Wednesday, June 20, 2012

The Keys to Thank You's

The first question to address is "When do I send a thank you card?"  Frankly, don't worry about the exact etiquette.  Anytime you think "Gee, I wonder if I should send her a thank you card..." you should do it!  With minimal cost and a little bit of effort, you'll build your reputation as a thoughtful person and make others feel good (which is really the most important part).
 
Tips for Personal Thank You Notes
  1. First and foremost, buy thank you cards that are attractive and appropriate for the occasion.  Cheap cards can be just as cute as very expensive ones, so don't worry about a price point (most people throw thank you's in the trash - or hopefully recycling bin - anyway).  I like to stock up from the dollar bins at Target, Michael's, and JoAnn's Fabric.  I have an assortment of whimsical and classy designs.  It's easiest to get them out in a timely manner when you already have them on hand. 
  2. Put your name and address on the top left of the envelope.  This way, the recipient now has your address and can add you to her (iPhone) address book.  Also, when you receive cards, you can tear off this return address, tape into a notebook, and refer to it for your own correspondence.  Also, address the envelope in your own handwriting, not printed labels.  Personalization is the key to making people feel special, as opposed to just another name on a list.
  3. Address the recipient with "Dear" if you feel comfortable doing so, but always include the name(s) at the start.  You can also use a "Hello!" to make it sound friendly, but not too personal.
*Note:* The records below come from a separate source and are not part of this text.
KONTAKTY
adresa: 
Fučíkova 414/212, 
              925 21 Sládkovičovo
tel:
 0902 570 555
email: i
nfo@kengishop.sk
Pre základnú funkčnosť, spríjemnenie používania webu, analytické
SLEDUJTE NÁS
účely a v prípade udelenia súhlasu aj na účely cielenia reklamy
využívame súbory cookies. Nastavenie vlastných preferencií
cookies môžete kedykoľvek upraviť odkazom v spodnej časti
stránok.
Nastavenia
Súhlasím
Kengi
Whatever you do, don't make the introduction and first sentence too generic.  It doesn't make a good first impression.  I try to make every thank you card a little bit different.
  4. Continue on with a specific thank you for the gift, their attendance, etc. and perhaps share how you have been enjoying the gift.  This will not only make the gift giver feel that she got her money's worth, but let's face it, she'll probably keep getting you good gifts!
  5. Personally, I think the thank you card should be quick.  If you haven't seen the recipient in a while, write a letter later sharing news.  Right now, focus on their generosity (not your new job or baby).  Also, it's a nice touch to add how well-dressed or lovely someone looked at a party (but only write it if you mean it!).
  6. Leave a good last impression as well!  Thank the recipient again and offer your excitement about the next chance you'll have to get together.  Everyone loves to feel their presence is missed.
  7. Now for the sign off.  I like to write "Much Love" to my close friends, "Love" for family, and occasionally I'll throw in a "Godspeed" to be cheeky.  As for acquaintances, I think a "Very sincerely" or "With gratitude" is a nice way to end a note.  A plain "Sincerely" is boring.  I suggest finding your special sign off and sticking to it!
Keep in mind that following a few guidelines does not make your thank you less sincere.  Always write from the heart.  If you've got a friend who gives you presents that are not your taste, I'm sure there's a little silver lining in that cloud somewhere!   You can always reference her generosity but not the gift.  Most importantly, don't lie about loving something that you don't (you'll either end up with more of the same or offend that person when she notices her present no longer resides in your house).  This is nearly always applicable to old people or folks at work who have no idea what you do on the weekends. But remember, they still showed up with something wrapped, and that deserves some gratitude.